Sunday, 20 April 2014

Scientist is what scientist does

Across the blogosphere the vexed question keeps surfacing: what is a scientist?  Do they have privileged access to knowledge denied to the rest of us.  Should their views be given the status of indisputable advice on how to conduct our lives? In medicine, the climate, economics, and in the conduct of our lives who are these modern day priests who whilst not calling us to church on Sunday or to prayers twice a day still demand our respect?  Governments and courts call them to give expert witness and their conclusions they call 'evidence backed'.  The post-modern era with its slogan 'anything goes' has come and gone but we are left with a resurgence of 'speculative science' driven by a multiplicity of agendas.   So, let us be clear: what makes a scientist?

Scientists come in two broad categories: theoretical and experimental.  There is also a third type we will return to shortly.  Theoretical scientists are those who, starting from some well established theoretical or observational background spin out a range of further theories which they claim explain or predict the nature of underlying reality in novel ways.  Some of the greatest theoretical scientists such as Einstein, Hawking, Newton and Schrodinger have created powerful explanatory theories giving us explanations of gravity, space time, black holes and the sub-atomic world and, crucially predictions of observable phenomenon which have been astonishingly successful.  However, their language is constructed of theoretical terms which do not have direct observational reference.  Take a term like 'temperature'.  Temperature is something we talk about all the time but how do we define it?  Very soon we discover that we are using other theoretical terms in our definition which do not have direct observational reference but appeal to further terms: heat, energy and so on which in their turn are not directly observable.  Theoretical scientists use predominantly mathematics to develop their conceptual understanding of the world: tensor geometry, number theory, calculus and so on.  By and large they are platonists, looking for that 'ideal reality' which the real world more or less imperfectly reflects.

Empirical scientists are, in their turn, of a different ilk.   Their interest is in constructing experiments.
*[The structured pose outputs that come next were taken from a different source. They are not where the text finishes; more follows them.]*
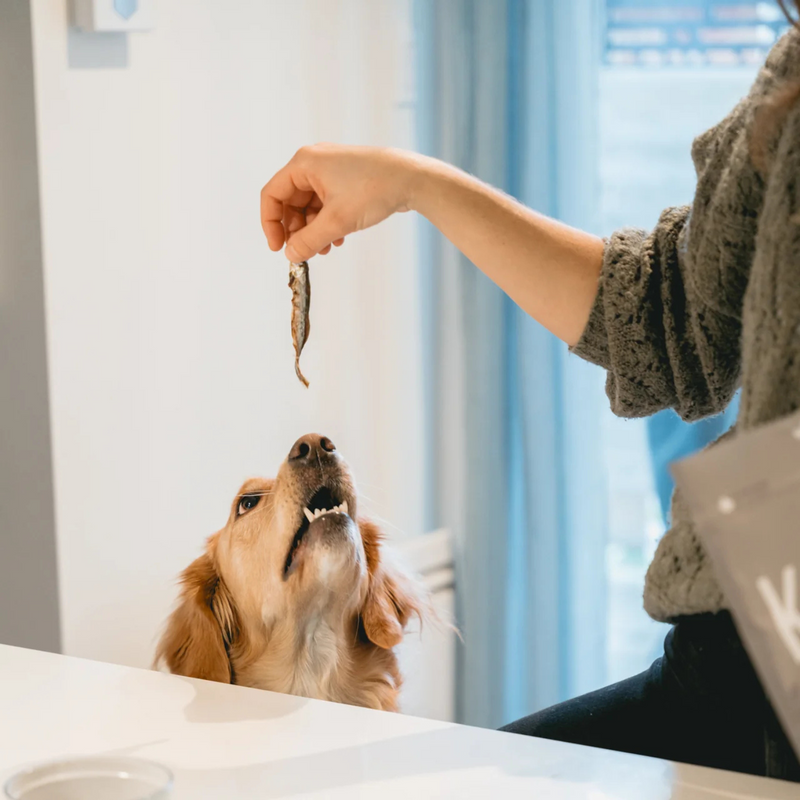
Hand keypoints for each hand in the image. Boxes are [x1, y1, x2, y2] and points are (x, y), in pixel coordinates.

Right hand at [260, 144, 419, 261]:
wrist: (412, 179)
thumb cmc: (374, 190)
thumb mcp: (336, 221)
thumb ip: (308, 241)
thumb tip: (291, 255)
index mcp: (304, 163)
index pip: (272, 195)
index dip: (270, 224)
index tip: (278, 248)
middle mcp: (314, 163)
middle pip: (290, 202)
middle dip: (297, 230)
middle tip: (305, 252)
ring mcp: (331, 171)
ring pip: (309, 206)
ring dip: (313, 230)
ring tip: (325, 249)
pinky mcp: (345, 180)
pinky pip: (326, 204)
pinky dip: (327, 223)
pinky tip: (338, 239)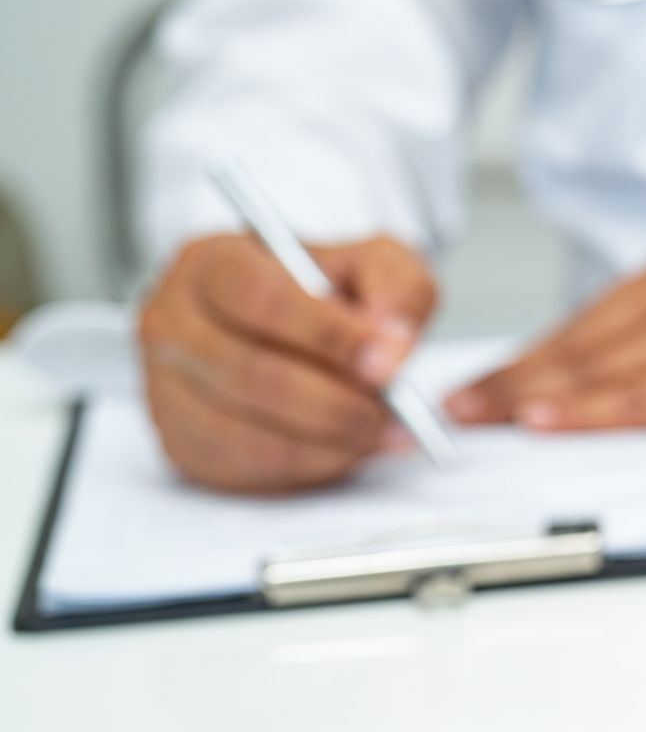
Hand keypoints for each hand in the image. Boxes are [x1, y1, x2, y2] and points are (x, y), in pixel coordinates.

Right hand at [137, 233, 437, 492]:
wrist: (294, 322)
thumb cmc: (327, 287)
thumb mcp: (374, 262)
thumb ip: (393, 289)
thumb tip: (392, 346)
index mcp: (211, 262)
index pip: (263, 299)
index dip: (328, 336)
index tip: (385, 362)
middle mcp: (172, 323)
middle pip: (251, 373)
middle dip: (334, 401)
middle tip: (393, 409)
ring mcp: (165, 389)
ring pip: (246, 432)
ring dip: (327, 441)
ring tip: (381, 430)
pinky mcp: (180, 443)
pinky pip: (245, 469)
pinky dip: (307, 467)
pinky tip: (347, 448)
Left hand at [446, 240, 645, 433]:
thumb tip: (580, 380)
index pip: (586, 320)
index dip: (526, 356)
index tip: (478, 383)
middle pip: (582, 341)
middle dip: (512, 378)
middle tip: (457, 408)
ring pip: (601, 367)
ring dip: (533, 397)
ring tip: (482, 419)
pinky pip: (643, 397)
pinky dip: (588, 411)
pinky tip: (546, 421)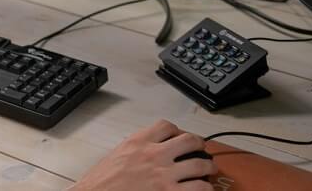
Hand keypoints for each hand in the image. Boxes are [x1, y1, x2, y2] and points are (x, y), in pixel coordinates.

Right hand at [70, 120, 216, 190]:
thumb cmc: (102, 183)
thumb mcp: (117, 156)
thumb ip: (135, 149)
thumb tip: (149, 149)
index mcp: (138, 142)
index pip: (166, 126)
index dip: (177, 130)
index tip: (178, 135)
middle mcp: (154, 155)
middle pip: (188, 140)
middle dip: (199, 144)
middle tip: (201, 149)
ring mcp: (164, 176)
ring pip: (199, 164)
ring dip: (208, 167)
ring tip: (209, 170)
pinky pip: (199, 188)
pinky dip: (205, 188)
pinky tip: (204, 189)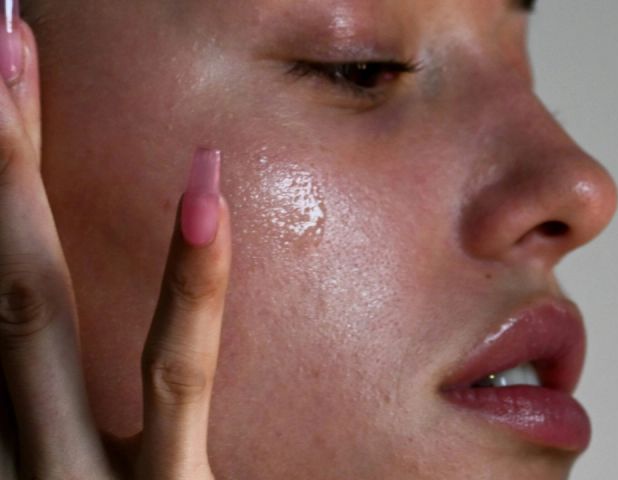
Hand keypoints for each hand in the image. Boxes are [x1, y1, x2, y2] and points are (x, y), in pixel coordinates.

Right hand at [0, 9, 230, 478]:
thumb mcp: (62, 477)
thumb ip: (36, 419)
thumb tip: (15, 339)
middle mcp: (8, 449)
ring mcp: (69, 478)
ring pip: (31, 318)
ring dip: (15, 188)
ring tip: (12, 59)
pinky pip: (173, 383)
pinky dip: (189, 289)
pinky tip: (203, 191)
Their language is observational using terms which, they believe, will lead to measurement of empirical phenomena of various sorts.  Sometimes these experiments will be strictly controlled in a laboratory environment, sometimes the observation is less direct, undertaken in context perhaps through field trials or directly through observation.  Some try to directly engage the subject blurring the object-subject divide in order not to gain knowledge in the Platonic sense of 'justified true belief' but rather understanding of processes physical or social.

The problem for science is how to bridge the gap between the theoretical and the empirical in such a way that the former can be justified by the latter.   The classical way that this has been done is through the creation of 'hypotheses' - compound statements that linked theory with observation.  The problem is that observation is not theoretically neutral.   Observation relies upon measurement and measurement has its own theory of measurement.   The notion that observation is intrinsically 'theory laden' underpinned the challenge of Kuhn, Lakatos and Fayerabend against Popper's simple falsificationism as the defining standard for science.  Science, Popper argued is about putting 'conjectures' to crucial tests with the aim of refuting them by the simple logic If p is true then q is true, not q, therefore p is not true where p is the premise and q the consequent.

The problem, as Lakatos pointed out is that (i) all observation is theory laden and (ii) with any well formed theory there will be so many ceteris paribus clauses that it is impossible to determine uniquely what has been refuted.  Lakatos went on to propose what this blogger believes to be the most cogent exploration of how sciences develop.  He argued that scientists coalesce around a series of 'core terms' - theoretical constructs if you like which they consider irrefutable and which they protect against refutation through the creation of a range of ad-hoc modifications as a way of immunising them against challenge.   Theories are not the way science progresses, Lakatos argued.  They progress by scientists becoming committed to research programmes which either progress when they generate novel predictions or degenerate when the desire to sustain the core of belief against refutation overwhelms the empirical significance of the programme.  

However, since Lakatos untimely death in 1974 a new type of science has arisen.  It is where scientists seek to create computer based models of more and more complex social and physical systems reflecting a series of underlying laws which whilst not conjectural in themselves are spun into more and more abstract sets of interacting relationships.   By priming these computerised models of reality with a small number of empirically determined parameters and seeding them with given initial conditions projections of future outcomes are derived.   These theoretical realities, created in cyberspace, are designed to give an insight into how real systems operate.    In practice they rarely perform well in that what they project rarely maps onto what is observed and measured.   Indeed, what I will refer to as Bob's Law applies:  as models gain complexity they progressively lose any connection with reality.    This is an application of what I regard as an almost universal principal:  the more complex a model the less real are its outcomes.